Data excerpts:
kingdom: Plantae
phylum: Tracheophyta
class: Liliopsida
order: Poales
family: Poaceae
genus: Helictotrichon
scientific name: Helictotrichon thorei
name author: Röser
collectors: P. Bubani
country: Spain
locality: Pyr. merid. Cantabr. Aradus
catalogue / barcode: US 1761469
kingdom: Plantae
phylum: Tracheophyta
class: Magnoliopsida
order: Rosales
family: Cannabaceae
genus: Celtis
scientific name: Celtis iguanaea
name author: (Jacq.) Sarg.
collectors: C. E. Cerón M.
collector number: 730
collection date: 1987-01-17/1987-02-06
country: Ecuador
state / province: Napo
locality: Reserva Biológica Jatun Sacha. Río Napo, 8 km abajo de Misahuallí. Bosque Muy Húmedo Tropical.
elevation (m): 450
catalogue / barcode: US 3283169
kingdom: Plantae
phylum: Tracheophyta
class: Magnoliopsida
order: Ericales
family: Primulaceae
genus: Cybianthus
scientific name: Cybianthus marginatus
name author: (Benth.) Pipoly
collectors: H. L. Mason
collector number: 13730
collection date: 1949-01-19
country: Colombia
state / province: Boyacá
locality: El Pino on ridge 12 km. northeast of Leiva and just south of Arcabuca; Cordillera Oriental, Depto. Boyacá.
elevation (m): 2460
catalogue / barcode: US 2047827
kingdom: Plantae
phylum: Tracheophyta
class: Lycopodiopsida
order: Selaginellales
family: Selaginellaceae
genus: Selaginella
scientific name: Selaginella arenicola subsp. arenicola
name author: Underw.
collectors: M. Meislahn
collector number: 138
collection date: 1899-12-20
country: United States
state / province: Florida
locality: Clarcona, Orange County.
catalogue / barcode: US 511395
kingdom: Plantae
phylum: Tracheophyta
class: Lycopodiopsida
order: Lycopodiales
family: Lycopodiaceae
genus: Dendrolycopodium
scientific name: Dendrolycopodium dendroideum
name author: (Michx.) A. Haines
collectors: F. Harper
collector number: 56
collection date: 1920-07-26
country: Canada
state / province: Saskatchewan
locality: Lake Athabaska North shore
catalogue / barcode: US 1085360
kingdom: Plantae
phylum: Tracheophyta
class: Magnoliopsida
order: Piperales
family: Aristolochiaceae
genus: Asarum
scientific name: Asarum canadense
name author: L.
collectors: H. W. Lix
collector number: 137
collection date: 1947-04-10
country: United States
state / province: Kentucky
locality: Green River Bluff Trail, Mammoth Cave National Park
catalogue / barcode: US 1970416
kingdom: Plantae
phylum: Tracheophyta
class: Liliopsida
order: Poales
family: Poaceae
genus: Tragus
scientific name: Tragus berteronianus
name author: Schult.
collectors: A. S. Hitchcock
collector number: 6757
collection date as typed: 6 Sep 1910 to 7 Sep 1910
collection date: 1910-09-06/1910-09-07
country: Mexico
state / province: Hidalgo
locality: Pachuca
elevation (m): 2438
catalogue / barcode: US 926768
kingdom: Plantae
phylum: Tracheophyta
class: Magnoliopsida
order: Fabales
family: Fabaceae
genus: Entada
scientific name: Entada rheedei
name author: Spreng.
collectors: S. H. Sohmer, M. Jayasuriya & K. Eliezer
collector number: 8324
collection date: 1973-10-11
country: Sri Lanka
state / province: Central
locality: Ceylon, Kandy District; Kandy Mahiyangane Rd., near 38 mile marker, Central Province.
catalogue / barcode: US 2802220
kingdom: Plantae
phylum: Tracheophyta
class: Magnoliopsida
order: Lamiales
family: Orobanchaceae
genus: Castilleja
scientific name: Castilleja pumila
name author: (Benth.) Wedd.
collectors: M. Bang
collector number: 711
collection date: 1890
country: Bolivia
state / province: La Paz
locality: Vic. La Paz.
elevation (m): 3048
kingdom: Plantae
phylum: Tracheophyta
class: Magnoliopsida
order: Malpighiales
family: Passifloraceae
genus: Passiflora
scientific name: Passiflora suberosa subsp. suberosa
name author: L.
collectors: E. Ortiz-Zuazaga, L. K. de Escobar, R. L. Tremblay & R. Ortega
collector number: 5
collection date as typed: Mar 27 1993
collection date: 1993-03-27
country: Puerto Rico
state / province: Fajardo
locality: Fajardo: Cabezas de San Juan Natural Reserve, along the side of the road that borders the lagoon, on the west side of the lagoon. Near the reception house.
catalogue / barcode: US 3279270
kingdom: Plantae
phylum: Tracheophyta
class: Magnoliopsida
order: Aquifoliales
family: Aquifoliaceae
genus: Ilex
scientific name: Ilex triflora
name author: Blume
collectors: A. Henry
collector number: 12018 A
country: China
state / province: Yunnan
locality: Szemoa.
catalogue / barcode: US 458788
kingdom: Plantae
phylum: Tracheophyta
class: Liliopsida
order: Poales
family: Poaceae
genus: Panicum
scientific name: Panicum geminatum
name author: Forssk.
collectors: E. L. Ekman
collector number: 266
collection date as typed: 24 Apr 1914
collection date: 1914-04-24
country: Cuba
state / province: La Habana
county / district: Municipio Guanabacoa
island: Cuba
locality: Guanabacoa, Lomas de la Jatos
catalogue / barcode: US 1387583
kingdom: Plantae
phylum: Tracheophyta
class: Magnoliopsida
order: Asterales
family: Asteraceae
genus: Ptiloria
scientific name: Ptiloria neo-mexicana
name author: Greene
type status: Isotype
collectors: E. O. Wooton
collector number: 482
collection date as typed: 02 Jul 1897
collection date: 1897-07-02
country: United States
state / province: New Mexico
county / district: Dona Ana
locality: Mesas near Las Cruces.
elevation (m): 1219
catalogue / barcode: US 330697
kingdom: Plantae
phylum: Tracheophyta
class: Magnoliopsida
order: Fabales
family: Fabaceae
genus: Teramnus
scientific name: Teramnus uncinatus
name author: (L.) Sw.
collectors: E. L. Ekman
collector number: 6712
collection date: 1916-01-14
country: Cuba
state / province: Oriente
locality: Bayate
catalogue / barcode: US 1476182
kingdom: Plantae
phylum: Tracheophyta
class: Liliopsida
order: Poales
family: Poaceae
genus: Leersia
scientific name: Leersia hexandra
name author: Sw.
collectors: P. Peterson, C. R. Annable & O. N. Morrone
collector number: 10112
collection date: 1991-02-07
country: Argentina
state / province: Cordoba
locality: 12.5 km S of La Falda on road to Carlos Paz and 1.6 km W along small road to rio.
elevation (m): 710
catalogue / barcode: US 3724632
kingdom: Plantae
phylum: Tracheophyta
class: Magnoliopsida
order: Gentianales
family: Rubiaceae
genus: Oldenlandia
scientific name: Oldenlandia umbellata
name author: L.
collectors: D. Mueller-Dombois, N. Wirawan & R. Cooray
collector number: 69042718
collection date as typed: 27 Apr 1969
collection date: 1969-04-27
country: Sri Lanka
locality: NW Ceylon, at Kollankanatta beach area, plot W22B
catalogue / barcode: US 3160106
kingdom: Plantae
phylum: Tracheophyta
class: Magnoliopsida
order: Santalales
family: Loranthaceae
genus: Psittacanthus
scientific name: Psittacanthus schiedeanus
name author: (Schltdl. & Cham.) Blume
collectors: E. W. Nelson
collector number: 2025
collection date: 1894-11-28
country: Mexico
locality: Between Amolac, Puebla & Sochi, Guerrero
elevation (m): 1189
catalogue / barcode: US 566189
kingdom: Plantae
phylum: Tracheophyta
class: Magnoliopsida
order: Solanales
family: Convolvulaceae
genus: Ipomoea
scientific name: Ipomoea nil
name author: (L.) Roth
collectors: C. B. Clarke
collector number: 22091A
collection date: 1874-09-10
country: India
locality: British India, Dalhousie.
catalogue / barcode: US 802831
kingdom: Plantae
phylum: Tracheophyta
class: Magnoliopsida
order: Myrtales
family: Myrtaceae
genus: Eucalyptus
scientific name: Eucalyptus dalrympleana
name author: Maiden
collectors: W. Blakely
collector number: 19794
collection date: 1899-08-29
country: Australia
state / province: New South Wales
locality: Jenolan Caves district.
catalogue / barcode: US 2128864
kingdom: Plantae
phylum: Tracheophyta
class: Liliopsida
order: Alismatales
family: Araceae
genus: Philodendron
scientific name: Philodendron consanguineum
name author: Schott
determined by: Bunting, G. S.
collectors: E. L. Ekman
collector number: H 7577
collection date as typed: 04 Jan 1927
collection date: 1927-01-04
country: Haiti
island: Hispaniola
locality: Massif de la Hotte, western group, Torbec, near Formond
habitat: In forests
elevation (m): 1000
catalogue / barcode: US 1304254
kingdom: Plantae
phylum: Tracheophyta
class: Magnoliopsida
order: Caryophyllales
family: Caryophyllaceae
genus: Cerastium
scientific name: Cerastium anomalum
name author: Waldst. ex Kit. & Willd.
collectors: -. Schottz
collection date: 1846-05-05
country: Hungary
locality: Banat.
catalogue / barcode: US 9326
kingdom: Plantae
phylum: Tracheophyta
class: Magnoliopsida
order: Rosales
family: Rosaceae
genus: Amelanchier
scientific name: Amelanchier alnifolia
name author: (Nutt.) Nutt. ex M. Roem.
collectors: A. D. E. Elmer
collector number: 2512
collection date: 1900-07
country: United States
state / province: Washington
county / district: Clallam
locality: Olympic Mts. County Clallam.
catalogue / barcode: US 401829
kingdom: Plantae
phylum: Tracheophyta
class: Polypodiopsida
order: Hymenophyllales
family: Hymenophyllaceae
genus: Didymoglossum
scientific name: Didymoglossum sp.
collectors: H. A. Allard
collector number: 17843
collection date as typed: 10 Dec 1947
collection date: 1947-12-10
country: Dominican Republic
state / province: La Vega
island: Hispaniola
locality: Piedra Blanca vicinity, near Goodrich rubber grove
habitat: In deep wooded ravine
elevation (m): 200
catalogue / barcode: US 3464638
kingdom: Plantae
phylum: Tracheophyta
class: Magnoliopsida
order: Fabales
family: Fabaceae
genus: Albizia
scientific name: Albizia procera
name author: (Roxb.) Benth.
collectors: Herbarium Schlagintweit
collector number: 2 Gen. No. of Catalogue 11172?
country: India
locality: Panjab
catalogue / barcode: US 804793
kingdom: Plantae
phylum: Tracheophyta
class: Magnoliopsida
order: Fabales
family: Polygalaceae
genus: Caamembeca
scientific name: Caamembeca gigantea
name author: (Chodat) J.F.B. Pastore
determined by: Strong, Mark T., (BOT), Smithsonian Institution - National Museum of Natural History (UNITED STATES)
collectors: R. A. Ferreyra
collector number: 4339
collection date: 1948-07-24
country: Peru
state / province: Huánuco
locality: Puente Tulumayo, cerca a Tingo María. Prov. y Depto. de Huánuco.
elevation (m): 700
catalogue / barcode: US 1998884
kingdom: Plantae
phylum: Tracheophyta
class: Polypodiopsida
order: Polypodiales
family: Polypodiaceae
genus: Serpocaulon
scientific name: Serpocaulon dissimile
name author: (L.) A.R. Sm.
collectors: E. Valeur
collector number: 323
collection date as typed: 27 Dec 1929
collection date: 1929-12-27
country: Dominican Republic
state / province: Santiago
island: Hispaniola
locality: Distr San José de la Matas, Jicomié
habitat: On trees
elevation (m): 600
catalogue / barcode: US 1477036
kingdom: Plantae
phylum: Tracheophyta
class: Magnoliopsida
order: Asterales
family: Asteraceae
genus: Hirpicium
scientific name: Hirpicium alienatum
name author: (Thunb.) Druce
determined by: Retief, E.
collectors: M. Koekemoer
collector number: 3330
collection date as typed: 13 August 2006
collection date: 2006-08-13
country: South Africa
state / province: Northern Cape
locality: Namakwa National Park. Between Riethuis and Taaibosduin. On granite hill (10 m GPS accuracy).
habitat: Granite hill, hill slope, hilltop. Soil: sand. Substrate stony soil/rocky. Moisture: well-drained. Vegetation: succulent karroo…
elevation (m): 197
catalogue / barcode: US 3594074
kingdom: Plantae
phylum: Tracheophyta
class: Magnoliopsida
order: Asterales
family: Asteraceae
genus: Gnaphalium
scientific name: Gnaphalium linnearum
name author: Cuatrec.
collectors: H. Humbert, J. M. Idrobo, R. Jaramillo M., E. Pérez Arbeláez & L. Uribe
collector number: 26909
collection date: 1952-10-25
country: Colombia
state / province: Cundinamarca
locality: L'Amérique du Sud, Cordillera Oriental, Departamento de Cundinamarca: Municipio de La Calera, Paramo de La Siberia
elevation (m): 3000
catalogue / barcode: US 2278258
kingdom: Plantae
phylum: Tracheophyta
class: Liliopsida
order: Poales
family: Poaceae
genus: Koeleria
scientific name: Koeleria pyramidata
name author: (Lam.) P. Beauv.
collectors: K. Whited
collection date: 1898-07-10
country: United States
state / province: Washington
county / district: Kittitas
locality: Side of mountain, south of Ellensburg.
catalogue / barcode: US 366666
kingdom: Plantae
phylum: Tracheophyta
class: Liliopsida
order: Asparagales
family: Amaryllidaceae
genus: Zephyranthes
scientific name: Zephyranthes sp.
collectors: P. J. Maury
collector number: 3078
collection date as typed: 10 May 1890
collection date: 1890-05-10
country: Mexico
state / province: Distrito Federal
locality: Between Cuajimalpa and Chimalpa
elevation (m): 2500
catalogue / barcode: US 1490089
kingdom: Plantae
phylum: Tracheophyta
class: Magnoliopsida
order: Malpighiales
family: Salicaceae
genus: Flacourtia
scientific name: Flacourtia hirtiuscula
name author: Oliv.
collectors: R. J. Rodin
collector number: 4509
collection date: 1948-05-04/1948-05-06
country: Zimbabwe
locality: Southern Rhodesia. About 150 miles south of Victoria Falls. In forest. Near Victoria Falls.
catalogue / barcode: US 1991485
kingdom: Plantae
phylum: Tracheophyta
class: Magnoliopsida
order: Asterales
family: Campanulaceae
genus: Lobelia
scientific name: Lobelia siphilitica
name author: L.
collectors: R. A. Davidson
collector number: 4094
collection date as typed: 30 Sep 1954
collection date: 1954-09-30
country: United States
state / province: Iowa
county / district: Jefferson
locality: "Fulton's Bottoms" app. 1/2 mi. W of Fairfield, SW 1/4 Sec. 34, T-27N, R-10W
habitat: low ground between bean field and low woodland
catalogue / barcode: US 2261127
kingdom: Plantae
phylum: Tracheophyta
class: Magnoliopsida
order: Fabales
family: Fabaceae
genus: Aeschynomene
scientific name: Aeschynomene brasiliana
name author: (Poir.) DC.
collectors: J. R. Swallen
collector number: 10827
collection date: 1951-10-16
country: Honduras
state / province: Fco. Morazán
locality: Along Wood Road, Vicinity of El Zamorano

INSTRUCTION
Turn the records, from the start through the line with "collection date: 1899-12-20", into a two-column CSV with the headers field and value. Give one row for each line, put each field in quotation marks, and replace any line breaks with spaces.

FINISHED EXERCISE
field,value
"kingdom:","Plantae"
"phylum:","Tracheophyta"
"class:","Liliopsida"
"order:","Poales"
"family:","Poaceae"
"genus:","Helictotrichon"
"scientific name:","Helictotrichon thorei"
"name author:","Röser"
"collectors:","P. Bubani"
"country:","Spain"
"locality:","Pyr. merid. Cantabr. Aradus"
"catalogue / barcode:","US 1761469"
"kingdom:","Plantae"
"phylum:","Tracheophyta"
"class:","Magnoliopsida"
"order:","Rosales"
"family:","Cannabaceae"
"genus:","Celtis"
"scientific name:","Celtis iguanaea"
"name author:","(Jacq.) Sarg."
"collectors:","C. E. Cerón M."
"collector number:","730"
"collection date:","1987-01-17/1987-02-06"
"country:","Ecuador"
"state / province:","Napo"
"locality:","Reserva Biológica Jatun Sacha. Río Napo, 8 km abajo de Misahuallí. Bosque Muy Húmedo Tropical."
"elevation (m):","450"
"catalogue / barcode:","US 3283169"
"kingdom:","Plantae"
"phylum:","Tracheophyta"
"class:","Magnoliopsida"
"order:","Ericales"
"family:","Primulaceae"
"genus:","Cybianthus"
"scientific name:","Cybianthus marginatus"
"name author:","(Benth.) Pipoly"
"collectors:","H. L. Mason"
"collector number:","13730"
"collection date:","1949-01-19"
"country:","Colombia"
"state / province:","Boyacá"
"locality:","El Pino on ridge 12 km. northeast of Leiva and just south of Arcabuca; Cordillera Oriental, Depto. Boyacá."
"elevation (m):","2460"
"catalogue / barcode:","US 2047827"
"kingdom:","Plantae"
"phylum:","Tracheophyta"
"class:","Lycopodiopsida"
"order:","Selaginellales"
"family:","Selaginellaceae"
"genus:","Selaginella"
"scientific name:","Selaginella arenicola subsp. arenicola"
"name author:","Underw."
"collectors:","M. Meislahn"
"collector number:","138"
"collection date:","1899-12-20"